Question

a force produces an acceleration of 4m/s^2 in a body of mass m1 and the same force produces an acceleration of 6 m/s^2 in another body ofass m2 If the same force is applied to ( m1 + m2 ) then acceleration will be :

Answer 1

We know that the force applied separately on both the masses is equal.

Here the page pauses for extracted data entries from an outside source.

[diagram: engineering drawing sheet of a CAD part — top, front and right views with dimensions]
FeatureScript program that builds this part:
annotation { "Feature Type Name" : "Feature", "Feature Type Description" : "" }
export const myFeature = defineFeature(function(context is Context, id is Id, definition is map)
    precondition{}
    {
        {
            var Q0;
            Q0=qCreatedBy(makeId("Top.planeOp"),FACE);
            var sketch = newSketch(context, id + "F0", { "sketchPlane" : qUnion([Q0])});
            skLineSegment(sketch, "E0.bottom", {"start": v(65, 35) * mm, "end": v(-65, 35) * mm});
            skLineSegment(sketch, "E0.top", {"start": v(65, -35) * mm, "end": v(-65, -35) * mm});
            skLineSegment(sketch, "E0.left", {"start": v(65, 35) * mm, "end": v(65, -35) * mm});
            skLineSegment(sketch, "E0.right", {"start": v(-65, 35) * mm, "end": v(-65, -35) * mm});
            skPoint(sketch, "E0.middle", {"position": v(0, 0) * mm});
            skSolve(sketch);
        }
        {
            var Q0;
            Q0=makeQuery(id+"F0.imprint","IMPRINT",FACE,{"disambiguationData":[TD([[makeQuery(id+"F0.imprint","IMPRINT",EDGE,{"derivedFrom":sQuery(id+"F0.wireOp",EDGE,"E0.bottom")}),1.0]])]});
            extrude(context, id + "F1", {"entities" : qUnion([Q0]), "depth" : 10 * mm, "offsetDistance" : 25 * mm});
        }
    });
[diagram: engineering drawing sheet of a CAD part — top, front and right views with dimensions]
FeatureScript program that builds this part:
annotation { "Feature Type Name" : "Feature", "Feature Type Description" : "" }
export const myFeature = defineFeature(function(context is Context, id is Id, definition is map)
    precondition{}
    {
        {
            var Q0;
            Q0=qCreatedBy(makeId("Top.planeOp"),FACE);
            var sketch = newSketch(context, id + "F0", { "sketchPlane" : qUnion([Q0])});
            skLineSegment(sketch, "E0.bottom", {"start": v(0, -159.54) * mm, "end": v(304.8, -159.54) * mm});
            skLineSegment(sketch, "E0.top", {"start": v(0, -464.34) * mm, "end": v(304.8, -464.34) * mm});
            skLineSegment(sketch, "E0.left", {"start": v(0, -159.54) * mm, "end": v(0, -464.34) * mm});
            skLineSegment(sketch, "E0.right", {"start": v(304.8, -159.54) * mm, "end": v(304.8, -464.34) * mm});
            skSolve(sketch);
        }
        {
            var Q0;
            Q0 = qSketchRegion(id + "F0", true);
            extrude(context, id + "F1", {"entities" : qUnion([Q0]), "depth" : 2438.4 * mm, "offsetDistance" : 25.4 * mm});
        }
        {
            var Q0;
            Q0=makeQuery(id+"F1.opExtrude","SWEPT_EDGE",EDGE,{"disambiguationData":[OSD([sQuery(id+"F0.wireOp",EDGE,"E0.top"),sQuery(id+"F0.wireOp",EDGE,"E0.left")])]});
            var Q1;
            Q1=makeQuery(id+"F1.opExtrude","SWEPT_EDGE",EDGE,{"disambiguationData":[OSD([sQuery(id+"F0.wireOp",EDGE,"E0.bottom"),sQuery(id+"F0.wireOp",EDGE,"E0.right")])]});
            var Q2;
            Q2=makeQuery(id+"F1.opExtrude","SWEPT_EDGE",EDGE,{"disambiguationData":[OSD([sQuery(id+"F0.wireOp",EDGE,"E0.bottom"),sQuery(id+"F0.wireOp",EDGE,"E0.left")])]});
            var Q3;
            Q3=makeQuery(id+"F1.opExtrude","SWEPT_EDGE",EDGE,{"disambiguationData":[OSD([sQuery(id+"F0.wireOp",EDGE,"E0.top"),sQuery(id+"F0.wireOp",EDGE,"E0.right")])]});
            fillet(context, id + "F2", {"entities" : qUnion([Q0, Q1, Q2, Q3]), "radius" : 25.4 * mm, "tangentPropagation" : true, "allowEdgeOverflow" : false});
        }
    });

The force on first body of mass m1, F= ma = 4m1. And on the second body, F= ma= 6m2. Now, 4m1=6m2 so, m2= 2/3m1. Now, force on second body was 6m2 so, 6m2= 6* (2/3m1) = 4m1. Now, when the same force is applied on the two bodies together, Mass= m1+m2= m1 + 2/3m1 = 5/3m1 and Force= 4m1 Using a= F/m, a= 4m1/(5/3m1) = 2.4 m/s^2.

Answer 2

Answer:

The acceleration will be 2.4 m/s².

Explanation:

Given that,

Mass of first body = m₁

Mass of second body = m₂

Acceleration of first body = 4 m/s²

Acceleration of second body = 6 m/s²

If the force is same on first and second body.

The force on first body

$F=4m_{1}$....(I)

The force on second body

$F=6m_{2}$.....(I)

Both forces are same .

So, The mass of second body is

$4m_{1}=6m_{2}$

$m_{2}=\dfrac{2}{3}m_{1}$

The force is

Put the value of m₂ in equation (II)

$F=6\times\dfrac{2}{3}m_{1}$

$F = 4m_{1}$

Now, The same force is applied to (m₁+m₂) then the acceleration will be

Using newton's formula

$F = ma$

$a = \dfrac{F}{m}$

$a =\dfrac{4m_{1}}{m_{1}+m_{2}}$....(III)

Put the value of m₂ in equation (III)

$a =\dfrac{4m_{1}}{m_{1}+\dfrac{2}{3}m_{1}}$

$a = 2.4\ m/s^2$

Hence, The acceleration will be 2.4 m/s².